In 2011, the first inland wind power generator was installed in Pohang, North Gyeongsang. But it caused trouble as it broke down every one or two years. Repair took four months because the generator, imported from Denmark, had to be fixed by Danish engineers. North Gyeongsang demolished it at the end of 2016, as it was wasting taxpayers’ money. The world’s first rotating solar energy system installed in a reservoir in Anseong, Gyeonggi, has solar panel modules that rotate like a sunflower and take in more sunlight. But when the reservoir dried out due to a drought in 2017, it stopped rotating and electricity production was disrupted.

In the Moon Jae-in administration’s nuclear phase-out efforts, solar and wind power are leading the expansion of renewable energy. But there are unexpected factors in maintenance and operation. The biggest weaknesses are the weather and climate change. Joo Han-gyu, a professor of nuclear engineering at Seoul National University, said that solar energy cannot be generated at night or on cloudy days. Wind energy cannot provide stable electricity because the amount of wind that fluctuates.

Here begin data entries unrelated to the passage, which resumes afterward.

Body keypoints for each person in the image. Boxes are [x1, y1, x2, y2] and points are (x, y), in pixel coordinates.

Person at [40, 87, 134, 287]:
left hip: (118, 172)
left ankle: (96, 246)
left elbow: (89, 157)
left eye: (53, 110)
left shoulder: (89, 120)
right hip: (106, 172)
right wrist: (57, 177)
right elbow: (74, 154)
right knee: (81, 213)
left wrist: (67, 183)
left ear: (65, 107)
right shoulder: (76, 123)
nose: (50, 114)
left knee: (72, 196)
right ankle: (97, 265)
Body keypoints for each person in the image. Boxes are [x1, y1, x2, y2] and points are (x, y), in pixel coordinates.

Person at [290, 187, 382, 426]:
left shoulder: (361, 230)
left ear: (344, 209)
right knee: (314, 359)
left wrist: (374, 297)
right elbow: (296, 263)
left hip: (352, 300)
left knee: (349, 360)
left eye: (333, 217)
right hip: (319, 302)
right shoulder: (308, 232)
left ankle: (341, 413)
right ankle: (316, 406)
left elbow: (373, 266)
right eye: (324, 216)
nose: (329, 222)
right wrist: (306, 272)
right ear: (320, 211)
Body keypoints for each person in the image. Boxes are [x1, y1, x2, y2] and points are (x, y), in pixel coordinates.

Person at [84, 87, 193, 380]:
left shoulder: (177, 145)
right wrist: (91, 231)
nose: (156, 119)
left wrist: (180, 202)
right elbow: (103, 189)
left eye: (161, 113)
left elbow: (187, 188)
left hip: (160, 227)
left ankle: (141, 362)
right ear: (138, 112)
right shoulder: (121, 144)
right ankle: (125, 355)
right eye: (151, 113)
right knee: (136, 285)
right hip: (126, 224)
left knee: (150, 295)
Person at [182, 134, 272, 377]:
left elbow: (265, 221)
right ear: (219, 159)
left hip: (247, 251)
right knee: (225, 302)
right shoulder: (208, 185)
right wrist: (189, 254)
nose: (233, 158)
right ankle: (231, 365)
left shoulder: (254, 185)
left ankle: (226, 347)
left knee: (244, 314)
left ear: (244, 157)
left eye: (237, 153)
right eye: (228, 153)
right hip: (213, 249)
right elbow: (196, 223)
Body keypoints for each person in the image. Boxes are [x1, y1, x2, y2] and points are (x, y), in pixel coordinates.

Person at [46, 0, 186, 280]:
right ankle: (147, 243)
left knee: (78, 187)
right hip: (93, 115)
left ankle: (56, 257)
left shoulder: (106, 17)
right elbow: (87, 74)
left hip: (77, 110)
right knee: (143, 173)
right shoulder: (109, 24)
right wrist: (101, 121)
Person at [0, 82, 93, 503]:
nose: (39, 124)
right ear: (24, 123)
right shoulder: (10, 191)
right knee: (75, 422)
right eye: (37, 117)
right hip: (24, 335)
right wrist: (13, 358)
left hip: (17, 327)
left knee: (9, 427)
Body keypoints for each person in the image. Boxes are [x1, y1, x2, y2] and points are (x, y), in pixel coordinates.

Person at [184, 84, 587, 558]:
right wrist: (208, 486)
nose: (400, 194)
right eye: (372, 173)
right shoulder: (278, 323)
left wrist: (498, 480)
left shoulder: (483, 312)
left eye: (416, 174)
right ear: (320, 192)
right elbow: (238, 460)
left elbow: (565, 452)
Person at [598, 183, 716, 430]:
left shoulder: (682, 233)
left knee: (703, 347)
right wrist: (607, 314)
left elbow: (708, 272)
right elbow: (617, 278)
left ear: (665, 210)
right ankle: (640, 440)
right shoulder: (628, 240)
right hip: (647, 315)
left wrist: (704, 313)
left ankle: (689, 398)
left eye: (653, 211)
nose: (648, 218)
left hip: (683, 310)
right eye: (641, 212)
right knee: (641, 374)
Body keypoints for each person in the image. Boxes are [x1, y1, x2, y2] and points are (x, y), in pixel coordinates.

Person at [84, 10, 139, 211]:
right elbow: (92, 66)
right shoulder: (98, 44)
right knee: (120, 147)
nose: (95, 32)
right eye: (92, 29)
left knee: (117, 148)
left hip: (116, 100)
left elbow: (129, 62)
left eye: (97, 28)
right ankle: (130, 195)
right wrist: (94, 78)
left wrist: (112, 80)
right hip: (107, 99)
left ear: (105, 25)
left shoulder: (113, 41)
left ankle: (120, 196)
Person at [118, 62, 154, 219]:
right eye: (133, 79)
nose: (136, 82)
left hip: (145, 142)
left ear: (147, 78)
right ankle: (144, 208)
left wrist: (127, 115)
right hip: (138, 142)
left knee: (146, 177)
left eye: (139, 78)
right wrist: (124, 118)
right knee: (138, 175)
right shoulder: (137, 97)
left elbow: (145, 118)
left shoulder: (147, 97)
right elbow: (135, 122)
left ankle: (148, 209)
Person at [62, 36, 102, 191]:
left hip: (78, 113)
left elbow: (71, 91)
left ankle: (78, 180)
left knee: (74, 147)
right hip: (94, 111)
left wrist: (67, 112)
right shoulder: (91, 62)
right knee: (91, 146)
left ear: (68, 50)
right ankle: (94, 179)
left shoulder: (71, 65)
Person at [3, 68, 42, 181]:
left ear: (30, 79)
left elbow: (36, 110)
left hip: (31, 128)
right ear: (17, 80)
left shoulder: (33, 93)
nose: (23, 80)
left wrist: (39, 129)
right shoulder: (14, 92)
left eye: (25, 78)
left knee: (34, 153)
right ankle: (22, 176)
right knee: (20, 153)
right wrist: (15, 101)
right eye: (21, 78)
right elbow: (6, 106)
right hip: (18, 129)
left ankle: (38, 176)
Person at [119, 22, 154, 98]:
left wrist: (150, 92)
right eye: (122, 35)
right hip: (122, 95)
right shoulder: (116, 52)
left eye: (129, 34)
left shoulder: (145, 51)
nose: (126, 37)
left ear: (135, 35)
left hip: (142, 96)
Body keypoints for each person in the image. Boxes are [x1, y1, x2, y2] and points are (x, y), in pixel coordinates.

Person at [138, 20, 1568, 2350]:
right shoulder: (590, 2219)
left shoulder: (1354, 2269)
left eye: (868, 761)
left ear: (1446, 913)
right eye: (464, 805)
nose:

According to a report that People Power Party (PPP) lawmaker Yoon Young-seok received from the Electricity Exchange, solar energy only made up 0.4 percent of the total energy generation at the peak demand time between Jan. 1 and 14. Yoon explained that heavy snow from Jan. 6 piled up on the solar panels, and dropping temperatures lowered the power generation efficiency. In July last year, solar energy made up 0.8 percent of the total at its peak times, and 1.8 percent in August. That was when Korea recorded one of its longest rainy seasons in history. Wind energy didn’t help much during this time — accounting for only 0.2 to 0.5 percent at peak times.

Recklessly expanding solar and wind energy without taking their limits into account could damage the stability of electricity supply. The blackout in Texas last month is an example. The crisis grew after wind energy and solar energy — which made up a big portion — stopped in severe cold and heavy snow. The Wall Street Journal pointed out that wind and solar energy cannot generate electricity 24/7, but the belief in renewable energy was too big.

Renewable energy needs to be increased in the long run. But it is a multi-variable equation involving many factors, including changes in electricity infrastructure and expansion of energy storage system. Approaching the issue by treating nuclear and coal-powered generation — which supplied nearly half (46.3 percent) of the electricity supply last year — as “absolute evil” and new renewable energy as “absolute good” cannot produce an effective solution.